The ongoing coronavirus pandemic has plunged the world into an unprecedented global crisis, as nations grapple to reign in the spread of the disease through government-imposed lockdowns and self-isolation measures. The effects of the virus, from both healthcare and economic perspectives, will be long-lasting and are likely to fundamentally alter the way we live our lives and conduct business.

While the situation may seem dire, it is heartening to remember the words of Albert Einstein who said "in the middle of every difficulty lies opportunity". With this statement in mind, it is perhaps unsurprising to find a recent surge in South African trade mark applications in respect of wide ranging healthcare and sanitary goods, as well as related healthcare and information services. Examples of such marks include DOC SAM'S SANITIZER, CORONA GUARD, CORONA CARE, VIRAL SANITIZER, VIROGOLD, VIROTIZER, and GERMSTOP. Such applications are to be warmly welcomed at a time when additional offerings in the healthcare sector, and consequent economic boosting effects, are sorely needed.

Viral trends (pun intended) repeatedly give rise to a rush of trade mark applications, as opportunistic applicants seek to secure registered rights and to benefit commercially from trending terms. The case of the coronavirus pandemic is no exception. Foreign trade mark registries have seen an increasing number of trade mark applications for marks including the words CORONAVIRUS and COVID 19. Given the serious worldwide health and economic consequences of the pandemic, many may view such applications as being particularly tasteless. A handful of such applications (there are many), include:

  1. Italian trade mark application no. 2020000023416 916974a.jpg in classes 25 and 33 in relation to "clothing, footwear, headgear" and "alcoholic preparations for making beverages; alcoholic beverages (except beers)", respectively;
  2. American trade mark application no. 88783939 CORONAVIRUS SURVIVAL GUIDE in class 16 in relation to "magazines in the field of survival, protection, medicine and pandemics";
  3. Italian trade mark application no. 2020000025972 in class 25 in relation to, inter alia, "clothing, footwear and headgear";
  4. American trade mark application no. 88790444 916974b.jpg in classes 9, 25 and 41 in relation to "perecorded audio cassettes featuring music and record albums; prerecorded audio tapes featuring music and record albums", "headwear; t-shirts" and "entertainment services in the nature of live vocal performances by a musical and vocal group", respectively;
  5. American trade mark application no. 88839789 MY CORONAVIRUS EXPERIENCE in class 38 in relation to "providing on-line facilities for real-time interaction with other computer users and electronic bulletin boards concerning topics of interest relating to customer and employment experiences during the pandemic in 2019-2020";
  6. American trade mark application no. 88830730 CoronaVirusRx in class 5 in relation to "hand-sanitizing preparations"; and
  7. Mexican trade mark application no. 2341574 CORONAVIRUS in class 32 in relation to "beers; non-alcoholic beverages".

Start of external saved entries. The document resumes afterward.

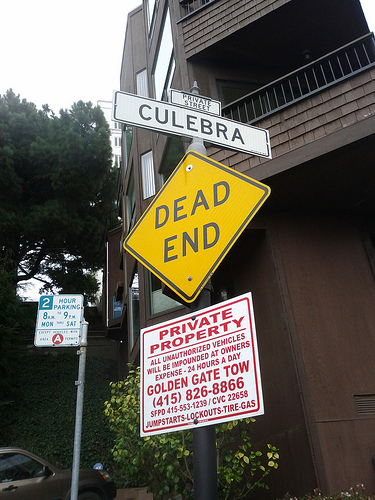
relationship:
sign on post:
[18, 282, 75, 351] [60, 363, 98, 436]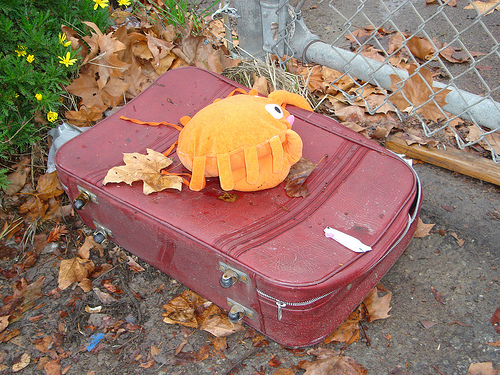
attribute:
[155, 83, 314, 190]
stuffed animal — orange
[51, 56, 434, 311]
suitcase — red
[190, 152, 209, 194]
leg — orange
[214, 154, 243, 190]
leg — orange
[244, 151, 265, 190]
leg — orange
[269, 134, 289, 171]
leg — orange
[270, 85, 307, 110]
leg — orange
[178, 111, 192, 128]
leg — orange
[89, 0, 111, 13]
flower — yellow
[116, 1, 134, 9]
flower — yellow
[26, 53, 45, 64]
flower — yellow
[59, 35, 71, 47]
flower — yellow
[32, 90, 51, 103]
flower — yellow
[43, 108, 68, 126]
flower — yellow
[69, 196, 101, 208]
wheel — black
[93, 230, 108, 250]
wheel — black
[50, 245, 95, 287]
leaf — brown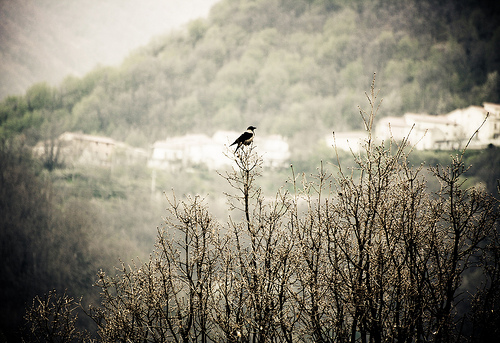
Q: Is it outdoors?
A: Yes, it is outdoors.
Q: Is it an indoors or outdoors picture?
A: It is outdoors.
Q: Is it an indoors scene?
A: No, it is outdoors.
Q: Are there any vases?
A: No, there are no vases.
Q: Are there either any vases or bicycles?
A: No, there are no vases or bicycles.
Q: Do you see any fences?
A: No, there are no fences.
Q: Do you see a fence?
A: No, there are no fences.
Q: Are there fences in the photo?
A: No, there are no fences.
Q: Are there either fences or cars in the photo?
A: No, there are no fences or cars.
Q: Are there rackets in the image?
A: No, there are no rackets.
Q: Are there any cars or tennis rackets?
A: No, there are no tennis rackets or cars.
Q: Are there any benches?
A: No, there are no benches.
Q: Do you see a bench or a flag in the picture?
A: No, there are no benches or flags.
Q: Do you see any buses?
A: No, there are no buses.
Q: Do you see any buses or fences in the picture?
A: No, there are no buses or fences.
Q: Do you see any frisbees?
A: No, there are no frisbees.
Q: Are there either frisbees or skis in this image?
A: No, there are no frisbees or skis.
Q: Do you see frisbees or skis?
A: No, there are no frisbees or skis.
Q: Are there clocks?
A: No, there are no clocks.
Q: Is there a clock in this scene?
A: No, there are no clocks.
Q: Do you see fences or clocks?
A: No, there are no clocks or fences.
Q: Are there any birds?
A: Yes, there is a bird.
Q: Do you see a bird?
A: Yes, there is a bird.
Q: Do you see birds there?
A: Yes, there is a bird.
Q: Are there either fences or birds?
A: Yes, there is a bird.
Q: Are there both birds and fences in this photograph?
A: No, there is a bird but no fences.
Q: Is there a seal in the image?
A: No, there are no seals.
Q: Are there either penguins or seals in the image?
A: No, there are no seals or penguins.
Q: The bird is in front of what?
A: The bird is in front of the building.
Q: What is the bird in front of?
A: The bird is in front of the building.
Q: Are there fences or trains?
A: No, there are no fences or trains.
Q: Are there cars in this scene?
A: No, there are no cars.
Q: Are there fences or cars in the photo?
A: No, there are no cars or fences.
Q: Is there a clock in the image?
A: No, there are no clocks.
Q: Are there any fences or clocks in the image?
A: No, there are no clocks or fences.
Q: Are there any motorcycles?
A: No, there are no motorcycles.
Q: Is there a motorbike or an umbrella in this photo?
A: No, there are no motorcycles or umbrellas.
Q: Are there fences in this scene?
A: No, there are no fences.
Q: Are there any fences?
A: No, there are no fences.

From a South African trade mark law perspective, applications for marks including CORONAVIRUS and COVID 19 will be examined on both inherent and relative grounds. In respect of relative grounds, the usual tests as to confusing similarity in respect of sound, sense and appearance with prior applications and registrations, will apply.

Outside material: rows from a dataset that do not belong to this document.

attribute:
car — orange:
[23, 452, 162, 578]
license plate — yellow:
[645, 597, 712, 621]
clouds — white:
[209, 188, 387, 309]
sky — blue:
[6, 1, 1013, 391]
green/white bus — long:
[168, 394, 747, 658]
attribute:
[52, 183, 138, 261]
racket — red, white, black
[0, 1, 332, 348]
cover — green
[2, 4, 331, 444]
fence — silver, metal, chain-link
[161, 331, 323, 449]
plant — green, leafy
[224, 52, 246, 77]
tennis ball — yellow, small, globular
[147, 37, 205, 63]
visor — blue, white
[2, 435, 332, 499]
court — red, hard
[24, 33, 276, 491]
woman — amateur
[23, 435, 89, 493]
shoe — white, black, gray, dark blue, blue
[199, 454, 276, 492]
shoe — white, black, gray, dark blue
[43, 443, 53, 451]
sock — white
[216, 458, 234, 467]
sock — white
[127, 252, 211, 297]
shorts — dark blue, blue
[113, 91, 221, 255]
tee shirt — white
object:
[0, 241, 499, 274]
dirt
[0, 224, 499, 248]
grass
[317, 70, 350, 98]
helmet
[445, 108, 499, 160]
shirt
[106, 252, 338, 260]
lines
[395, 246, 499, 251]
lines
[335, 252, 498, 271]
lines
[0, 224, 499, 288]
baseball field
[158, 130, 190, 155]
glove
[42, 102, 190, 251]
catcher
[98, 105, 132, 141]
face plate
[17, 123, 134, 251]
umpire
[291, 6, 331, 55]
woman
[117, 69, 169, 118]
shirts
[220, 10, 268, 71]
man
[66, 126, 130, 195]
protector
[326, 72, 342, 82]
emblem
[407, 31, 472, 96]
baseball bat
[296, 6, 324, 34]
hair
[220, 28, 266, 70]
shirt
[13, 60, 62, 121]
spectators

Of greater interest are the potential inherent grounds of objection. First and foremost, are the terms CORONAVIRUS and COVID 19 capable of performing the essential trade mark function of distinguishing one trader's goods or services from those of others? The answer is almost certainly in the negative, and it is unlikely that any amount of use could render such terms capable of distinguishing given that they are widely used by innumerable third parties. In addition, some may view attempts to secure exclusivity in terms associated with a global healthcare catastrophe as being morally unsound. In this sense, trade mark applications for the terms CORONAVIRUS and COVID 19 in isolation could fall foul of the prohibition of marks that are deemed "contra bonos mores" (contrary to morality) or likely to give offence to any class of persons. In addition, such terms could be viewed as being words which consist exclusively of a sign or an indication which have become customary in the current language or bona fide and established practices of the trade. On the other hand, trade mark applications which incorporate the terms CORONAVIRUS or COVID 19 (for example CORONAVIRUS SURVIVAL GUIDE – a seemingly positive trade offering), may be permitted to proceed to registration subject to a disclaimer on the exclusive use of the relevant words. In this instance, rights will lie in the mark when viewed as a whole, and a trade mark proprietor could not object to another party's use of the disclaimed elements alone.

The takeaway is that would-be applicants for marks incorporating CORONAVIRUS or COVID-19 are strongly urged to seek professional advice before incurring costs associated with applications which may ultimately fall flat. Qualified trade mark attorneys are well-placed to advise on the risks associated with such applications, and to formulate sound filing strategies that will lead to ultimate success.

The content of this article is intended to provide a general guide to the subject matter. Specialist advice should be sought about your specific circumstances.